Records contained in a dataset -
══════════════════════════════
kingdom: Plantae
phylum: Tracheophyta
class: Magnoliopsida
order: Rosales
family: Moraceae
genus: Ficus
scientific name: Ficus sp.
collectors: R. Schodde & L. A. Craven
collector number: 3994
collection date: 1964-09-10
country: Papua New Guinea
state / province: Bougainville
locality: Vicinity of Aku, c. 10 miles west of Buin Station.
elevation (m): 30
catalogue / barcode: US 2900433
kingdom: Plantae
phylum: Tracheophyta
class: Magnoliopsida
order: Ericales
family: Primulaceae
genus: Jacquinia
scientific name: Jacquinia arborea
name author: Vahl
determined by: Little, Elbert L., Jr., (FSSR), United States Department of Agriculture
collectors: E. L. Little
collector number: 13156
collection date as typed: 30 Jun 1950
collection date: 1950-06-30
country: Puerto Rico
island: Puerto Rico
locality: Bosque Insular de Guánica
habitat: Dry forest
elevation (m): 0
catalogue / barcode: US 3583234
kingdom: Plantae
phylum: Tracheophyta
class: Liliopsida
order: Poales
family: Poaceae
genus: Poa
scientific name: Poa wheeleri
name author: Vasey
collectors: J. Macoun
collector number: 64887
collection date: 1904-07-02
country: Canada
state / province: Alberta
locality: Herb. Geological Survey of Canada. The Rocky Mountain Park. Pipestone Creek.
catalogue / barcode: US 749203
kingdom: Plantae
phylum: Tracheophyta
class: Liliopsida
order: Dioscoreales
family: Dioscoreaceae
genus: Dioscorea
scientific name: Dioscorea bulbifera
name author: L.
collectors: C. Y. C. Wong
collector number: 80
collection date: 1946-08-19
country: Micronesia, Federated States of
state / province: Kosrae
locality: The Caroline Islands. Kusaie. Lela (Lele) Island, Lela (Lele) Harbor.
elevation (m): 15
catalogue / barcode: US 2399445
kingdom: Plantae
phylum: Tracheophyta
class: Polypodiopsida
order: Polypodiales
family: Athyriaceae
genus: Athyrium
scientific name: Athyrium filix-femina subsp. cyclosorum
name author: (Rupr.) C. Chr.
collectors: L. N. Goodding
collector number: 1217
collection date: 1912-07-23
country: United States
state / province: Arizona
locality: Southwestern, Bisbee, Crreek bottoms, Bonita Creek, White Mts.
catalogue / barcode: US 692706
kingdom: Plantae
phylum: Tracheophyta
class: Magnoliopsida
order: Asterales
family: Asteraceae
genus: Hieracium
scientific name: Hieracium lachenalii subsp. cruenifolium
══════════════════════════════
Exercise details - Convert the records from the line containing "genus: Dioscorea" through the end of the records, inclusive, into a two-column CSV with the columns "field" and "value". Give one row per line, with each field in quotation marks and any line breaks replaced by spaces.

The completed task -
field,value
"genus:","Dioscorea"
"scientific name:","Dioscorea bulbifera"
"name author:","L."
"collectors:","C. Y. C. Wong"
"collector number:","80"
"collection date:","1946-08-19"
"country:","Micronesia, Federated States of"
"state / province:","Kosrae"
"locality:","The Caroline Islands. Kusaie. Lela (Lele) Island, Lela (Lele) Harbor."
"elevation (m):","15"
"catalogue / barcode:","US 2399445"
"kingdom:","Plantae"
"phylum:","Tracheophyta"
"class:","Polypodiopsida"
"order:","Polypodiales"
"family:","Athyriaceae"
"genus:","Athyrium"
"scientific name:","Athyrium filix-femina subsp. cyclosorum"
"name author:","(Rupr.) C. Chr."
"collectors:","L. N. Goodding"
"collector number:","1217"
"collection date:","1912-07-23"
"country:","United States"
"state / province:","Arizona"
"locality:","Southwestern, Bisbee, Crreek bottoms, Bonita Creek, White Mts."
"catalogue / barcode:","US 692706"
"kingdom:","Plantae"
"phylum:","Tracheophyta"
"class:","Magnoliopsida"
"order:","Asterales"
"family:","Asteraceae"
"genus:","Hieracium"
"scientific name:","Hieracium lachenalii subsp. cruenifolium"